Practitioners had various ways of discussing night-time vision symptoms. Bowers explained her approach: 'When I'm testing myopes I ask them, do they get "starburst" with headlights and streetlights. If they're driving 100,000 miles a year because they're a sales rep, that's quite an important issue. But I agree that you don't start probing these things unless you can do something about it.'

'Could it be that if you don't ask they won't say?' suggested Dr Purslow. 'And because we don't ask we're assuming they don't have an issue. If vision is the first thing that drives patients back to complain about their spectacles, why are we so adamant that it isn't like this with contact lenses?'

Unique perspective

Nick Dash's experience with elite athletes in his sports vision practice, and his work in refractive surgery assessment, gives him a unique perspective on quality of vision. He argues that patients take it as read that their practitioner will prescribe the lens that gives them the best possible vision: 'They can perceive comfort for themselves but they entrust you with delivering the best quality of vision.'

But Dash pointed out that drop-out rates were higher in low astigmatic wearers than in other wearers and the likely reason was poor vision. 'If they don't have the quality of vision they get with their specs, then they're going to drop out and we'll lose them. We see patients for refractive surgery because they're not satisfied. You've got to correct vision as well as possible, and that's small cyls and spherical aberration too.'

Ivins observed that vision was not the primary reason for drop-out but it was in very many cases. 'It may be uncorrected cyl or presbyopia coming in, but there's no doubt some of those are dropping out because they're not seeing well. If we had a lens that would make people see better, would it help the drop-out rate? Absolutely.'

For Mistry, no one lens could provide wearers with everything they needed. 'We give them different types of lenses for different requirements. Our pricing plan is set up so we can combine products and they can make it up with three different lenses if they want to. For instance, multifocal wearers often complain about vision being poor at night - for driving, cinema and theatre - so we give them aspheric distance lenses and say, "why don't you try these?"'

But were practitioners neglecting other situations where vision with current lenses was less than optimum? Dr Purslow suspected they were: 'We're used to talking to older patients but how many people routinely talk about night vision with a young person, where quality of vision can also be an issue due to pupil size?'

'I think pupil size is the crucial point,' said Bennett. 'I do talk about night vision if I've got a patient with a very large pupil. Whatever lens I fit I'm going to get a bit of peripheral flare. That's an issue.' However, the way the question was posed was also important. 'If you ask "what's your vision like at night - is it blurred?" we're introducing words to their vocabulary which may give them negative feelings about their lenses,' he pointed out.

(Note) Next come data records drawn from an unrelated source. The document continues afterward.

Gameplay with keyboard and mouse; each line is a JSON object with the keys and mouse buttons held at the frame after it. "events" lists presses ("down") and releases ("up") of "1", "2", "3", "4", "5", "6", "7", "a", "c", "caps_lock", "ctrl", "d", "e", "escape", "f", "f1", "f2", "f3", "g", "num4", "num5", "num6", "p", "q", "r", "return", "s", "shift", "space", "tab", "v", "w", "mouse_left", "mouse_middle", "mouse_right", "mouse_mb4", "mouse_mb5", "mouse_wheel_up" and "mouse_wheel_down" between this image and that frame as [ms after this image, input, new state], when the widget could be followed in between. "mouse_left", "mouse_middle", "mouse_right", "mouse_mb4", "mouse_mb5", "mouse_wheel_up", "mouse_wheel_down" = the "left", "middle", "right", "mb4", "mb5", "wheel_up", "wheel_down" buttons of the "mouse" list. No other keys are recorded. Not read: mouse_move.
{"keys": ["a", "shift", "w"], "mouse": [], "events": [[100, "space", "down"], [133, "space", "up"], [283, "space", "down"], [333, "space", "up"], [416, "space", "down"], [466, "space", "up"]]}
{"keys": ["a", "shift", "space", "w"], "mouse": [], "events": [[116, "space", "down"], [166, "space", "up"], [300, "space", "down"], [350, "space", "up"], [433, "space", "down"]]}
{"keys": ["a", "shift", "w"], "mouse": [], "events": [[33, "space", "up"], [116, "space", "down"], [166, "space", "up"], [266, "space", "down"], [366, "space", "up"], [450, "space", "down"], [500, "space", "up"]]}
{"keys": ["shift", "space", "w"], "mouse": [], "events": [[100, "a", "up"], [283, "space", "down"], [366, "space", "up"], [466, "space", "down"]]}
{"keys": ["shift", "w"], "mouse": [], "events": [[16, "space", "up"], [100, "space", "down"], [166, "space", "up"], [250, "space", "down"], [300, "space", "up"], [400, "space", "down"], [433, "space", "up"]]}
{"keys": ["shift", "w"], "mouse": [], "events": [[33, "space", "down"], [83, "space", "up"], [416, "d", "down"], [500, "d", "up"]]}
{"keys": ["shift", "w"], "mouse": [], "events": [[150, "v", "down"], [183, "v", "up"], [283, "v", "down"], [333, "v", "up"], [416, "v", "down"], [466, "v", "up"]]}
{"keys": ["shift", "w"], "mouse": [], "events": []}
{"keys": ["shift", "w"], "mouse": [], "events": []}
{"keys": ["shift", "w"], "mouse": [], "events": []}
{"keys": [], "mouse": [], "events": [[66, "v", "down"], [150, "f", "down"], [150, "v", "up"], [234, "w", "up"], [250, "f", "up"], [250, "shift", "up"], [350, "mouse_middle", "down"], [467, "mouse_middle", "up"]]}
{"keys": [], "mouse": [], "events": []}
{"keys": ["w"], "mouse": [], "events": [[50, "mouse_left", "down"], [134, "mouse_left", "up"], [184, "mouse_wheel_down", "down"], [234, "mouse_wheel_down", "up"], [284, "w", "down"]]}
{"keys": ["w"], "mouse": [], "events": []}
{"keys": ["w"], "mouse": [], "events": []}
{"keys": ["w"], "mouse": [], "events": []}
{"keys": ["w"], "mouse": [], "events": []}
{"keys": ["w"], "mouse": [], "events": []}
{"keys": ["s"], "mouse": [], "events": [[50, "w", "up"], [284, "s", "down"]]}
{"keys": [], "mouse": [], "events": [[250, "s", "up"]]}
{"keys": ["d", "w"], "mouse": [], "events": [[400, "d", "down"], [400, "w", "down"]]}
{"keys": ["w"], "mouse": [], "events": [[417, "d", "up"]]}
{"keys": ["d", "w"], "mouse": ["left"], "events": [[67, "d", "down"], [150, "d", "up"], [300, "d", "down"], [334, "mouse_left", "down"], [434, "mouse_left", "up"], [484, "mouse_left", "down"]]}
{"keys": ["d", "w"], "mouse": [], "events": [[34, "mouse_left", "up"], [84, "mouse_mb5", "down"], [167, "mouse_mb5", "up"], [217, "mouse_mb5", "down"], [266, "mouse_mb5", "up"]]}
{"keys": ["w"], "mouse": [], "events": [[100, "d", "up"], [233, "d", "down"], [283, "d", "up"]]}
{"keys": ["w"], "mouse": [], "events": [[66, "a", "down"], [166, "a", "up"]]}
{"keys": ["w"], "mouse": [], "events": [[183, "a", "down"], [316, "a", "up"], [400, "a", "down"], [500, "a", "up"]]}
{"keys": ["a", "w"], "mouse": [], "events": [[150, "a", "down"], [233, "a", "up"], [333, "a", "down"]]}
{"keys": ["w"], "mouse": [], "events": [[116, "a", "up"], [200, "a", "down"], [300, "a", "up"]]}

Perhaps a better approach to eliciting quality of vision symptoms might be to use open questions to prompt wearers to describe how they felt about their vision, not just at night but in a range of potentially challenging situations throughout the day, according to the patient's age, lifestyle and occupation (see panel, top right).

Assessing quality of vision remained an issue, as Ivins explained: 'We measure vision in perfectly lit rooms with high contrast charts and it's nothing like the real world. So often people will come in and read 6/5 but they're not seeing well.'

What was needed was not only more detailed questioning on visual symptoms - one suggestion being a pre-examination lifestyle questionnaire to act as a prompt - but also better methods of testing for problems with vision that were not elicited by current tests. Optometrists in Ireland, for instance, were now required to include tests for contrast sensitivity, glare and low-contrast acuity when assessing drivers' vision. Yet the consensus was that there had been little point in probing too deeply without having a solution to deal with quality of vision symptoms. If such a product were now available, some way of demonstrating the problem, and the solution, in practice would also be needed.

Lessons from laser

In refractive surgery, quality of vision is a key attribute and testing and correcting for ocular aberration has been standard practice for many years. Wavefront-guided ablation to reduce night vision problems was followed by aspheric wavefront ablations that address the eye's pre-existing aberration, rather than inducing aberration. This technology has now been applied to intraocular lenses too.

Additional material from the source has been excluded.